According to the Assembly district briefing paper, District 40 in Flushing has the largest Asian population, followed by District 25 in Northeast Queens.  In District 40, 64% of the population is Asian.  “This briefing paper is a tool for elected leaders because it is so important to know what ethnic groups we are serving in our different Assembly districts, and base our services and communications on the needs of different groups.  As the only Asian American elected to a state office and the prime sponsor of Data Disaggregation bill, data breakdowns like this enable the state leaders to provide better access to the services that our constituents deserve.  I will personally be promoting this tool and sharing it with my colleagues in the New York State Assembly so that we can continue to have stronger connections with our state’s growing Asian American community,” said Assemblymember Ron Kim (D. 40). 
 
“By providing information on the diverse and growing communities across the city and in individual districts, we move one step closer to making state government accessible to everyone it serves.
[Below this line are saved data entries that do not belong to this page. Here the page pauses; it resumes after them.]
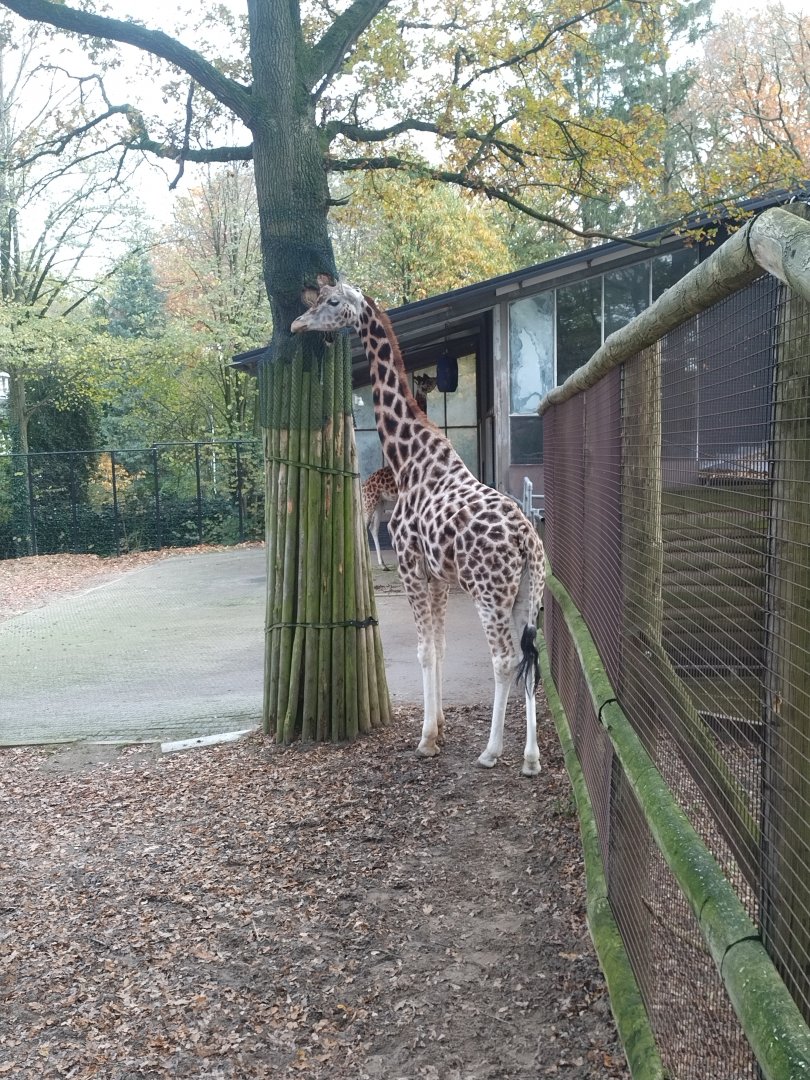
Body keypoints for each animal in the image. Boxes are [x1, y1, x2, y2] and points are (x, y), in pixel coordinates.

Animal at [291, 275, 546, 775]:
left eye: (331, 301)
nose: (296, 324)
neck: (409, 458)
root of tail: (528, 540)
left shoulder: (411, 567)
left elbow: (424, 649)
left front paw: (426, 739)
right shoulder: (438, 577)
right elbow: (440, 647)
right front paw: (440, 727)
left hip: (489, 594)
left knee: (505, 659)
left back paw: (492, 751)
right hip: (529, 594)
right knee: (531, 659)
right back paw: (530, 758)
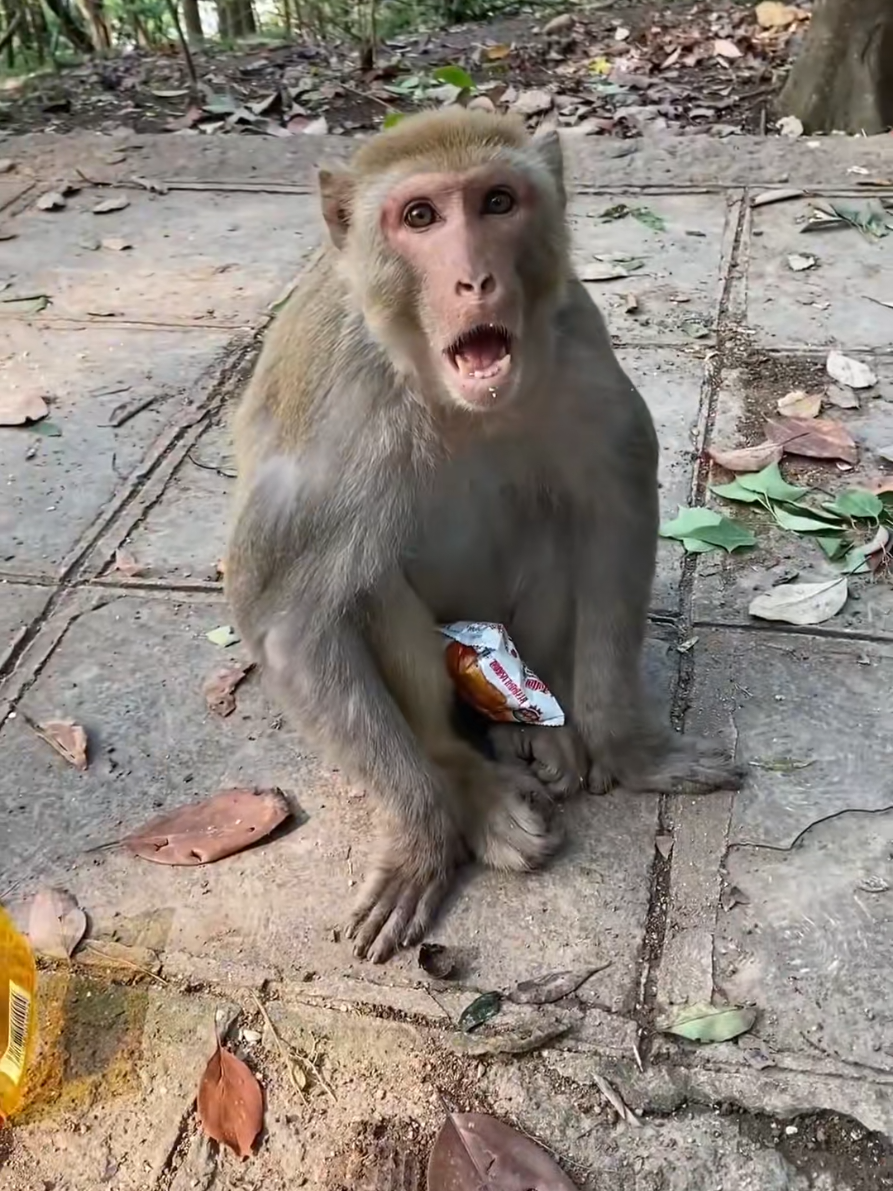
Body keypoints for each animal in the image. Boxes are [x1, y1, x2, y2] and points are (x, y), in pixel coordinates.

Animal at [224, 107, 744, 964]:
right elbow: (287, 616)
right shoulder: (342, 407)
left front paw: (630, 748)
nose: (474, 280)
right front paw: (424, 837)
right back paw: (466, 778)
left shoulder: (574, 339)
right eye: (420, 217)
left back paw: (542, 726)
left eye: (497, 202)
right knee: (362, 580)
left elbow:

I look forward to working with all the great groups serving the Asian American community to ensure even greater language access to public information,” said Assemblymember Nily Rozic, who represents District 25 which has over 67,000 Asians, or 54% of total population.
 
On the State Senate side, the district with the largest Asian population is District 16 in Flushing Queens, represented by Senator Toby Ann Stavisky.  District 16 has over 176,000 Asians, making the district 55% Asian.  “This paper by the Federation highlights one of the most fascinating parts of my district—our incredible culture of diversity and inclusion.  I am glad that New Yorkers of all backgrounds, from the Chinese population in Flushing to the South Asian population in Jackson Heights and the Korean population in Murray Hill have decided to call Queens home.  I remain committed to ensuring that my constituents have in-language assistance to services, civic participation access, and other opportunities to have a stronger voice in their community.  This insightful research helps me better understand and better serve all of the people of the 16th district,” said Senator Stavisky.
 
District 11 had the second largest Asian population, with over 1 in 3 residents who are Asian.  The third largest Asian population is District 26, which encompasses Lower Manhattan’s Chinatown.  24% of the population in District 26 is Asian.  Upon review of the briefing paper, Senator Daniel Squadron remarked, “As New York’s Asian American population continues to grow, it’s critical that the community has real partners and a real voice in government.  This report only underscores how important that partnership is, on everything from language access in education and government to protecting small businesses.” 
 
“In a few months, the 2014 election cycle for state offices will begin.  We hope these briefing papers are tools for elected leaders to reach out and engage the Asian Americans living in their districts.  Oftentimes, outreach to our community is overlooked, but having tools like these that show the breakdowns of the top languages in New York City’s state assembly and senate districts, as well as the disaggregation by the top 19 Asian languages spoken in each district, will better equip our leaders to engage residents.  In turn, these papers will facilitate community leaders and advocates to show that our civic voice is growing and that we need to better connect with our elected officials to offer our expertise, ask for help and support,” said Cao K. O, executive director of the Federation.